*How to complete this task*
Beginning with the first line, copy out each line of the material until the line containing "immunohistochemical staining of" has been copied as well.

*Information supplied*
--

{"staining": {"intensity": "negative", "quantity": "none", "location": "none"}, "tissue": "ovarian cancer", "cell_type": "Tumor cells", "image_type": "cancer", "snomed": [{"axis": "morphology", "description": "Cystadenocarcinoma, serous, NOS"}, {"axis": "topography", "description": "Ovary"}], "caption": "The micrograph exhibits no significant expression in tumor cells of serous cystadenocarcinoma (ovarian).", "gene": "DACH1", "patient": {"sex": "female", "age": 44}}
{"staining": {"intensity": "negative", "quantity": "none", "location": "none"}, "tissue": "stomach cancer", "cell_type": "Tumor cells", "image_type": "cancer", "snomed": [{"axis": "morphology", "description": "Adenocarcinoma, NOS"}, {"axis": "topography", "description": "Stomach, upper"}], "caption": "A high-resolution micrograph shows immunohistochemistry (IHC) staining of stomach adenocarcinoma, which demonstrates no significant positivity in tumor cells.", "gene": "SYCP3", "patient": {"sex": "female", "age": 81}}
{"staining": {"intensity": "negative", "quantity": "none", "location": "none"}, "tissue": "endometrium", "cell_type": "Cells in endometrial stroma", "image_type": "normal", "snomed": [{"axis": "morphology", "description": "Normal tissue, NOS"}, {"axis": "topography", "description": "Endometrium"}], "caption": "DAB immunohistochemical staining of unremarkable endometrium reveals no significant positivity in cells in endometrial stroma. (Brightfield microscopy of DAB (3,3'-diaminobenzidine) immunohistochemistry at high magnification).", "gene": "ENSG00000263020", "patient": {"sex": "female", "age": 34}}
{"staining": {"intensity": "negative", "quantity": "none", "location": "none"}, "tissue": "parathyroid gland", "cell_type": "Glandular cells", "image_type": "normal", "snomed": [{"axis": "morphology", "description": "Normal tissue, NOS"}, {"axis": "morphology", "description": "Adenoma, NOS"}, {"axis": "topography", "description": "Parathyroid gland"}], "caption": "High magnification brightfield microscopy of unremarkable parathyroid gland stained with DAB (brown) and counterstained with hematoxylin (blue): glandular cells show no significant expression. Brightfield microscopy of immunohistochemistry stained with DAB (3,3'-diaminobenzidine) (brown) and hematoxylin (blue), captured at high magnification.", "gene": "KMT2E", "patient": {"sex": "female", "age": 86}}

--

*Answer area*
{"staining": {"intensity": "negative", "quantity": "none", "location": "none"}, "tissue": "ovarian cancer", "cell_type": "Tumor cells", "image_type": "cancer", "snomed": [{"axis": "morphology", "description": "Cystadenocarcinoma, serous, NOS"}, {"axis": "topography", "description": "Ovary"}], "caption": "The micrograph exhibits no significant expression in tumor cells of serous cystadenocarcinoma (ovarian).", "gene": "DACH1", "patient": {"sex": "female", "age": 44}}
{"staining": {"intensity": "negative", "quantity": "none", "location": "none"}, "tissue": "stomach cancer", "cell_type": "Tumor cells", "image_type": "cancer", "snomed": [{"axis": "morphology", "description": "Adenocarcinoma, NOS"}, {"axis": "topography", "description": "Stomach, upper"}], "caption": "A high-resolution micrograph shows immunohistochemistry (IHC) staining of stomach adenocarcinoma, which demonstrates no significant positivity in tumor cells.", "gene": "SYCP3", "patient": {"sex": "female", "age": 81}}
{"staining": {"intensity": "negative", "quantity": "none", "location": "none"}, "tissue": "endometrium", "cell_type": "Cells in endometrial stroma", "image_type": "normal", "snomed": [{"axis": "morphology", "description": "Normal tissue, NOS"}, {"axis": "topography", "description": "Endometrium"}], "caption": "DAB immunohistochemical staining of unremarkable endometrium reveals no significant positivity in cells in endometrial stroma. (Brightfield microscopy of DAB (3,3'-diaminobenzidine) immunohistochemistry at high magnification).", "gene": "ENSG00000263020", "patient": {"sex": "female", "age": 34}}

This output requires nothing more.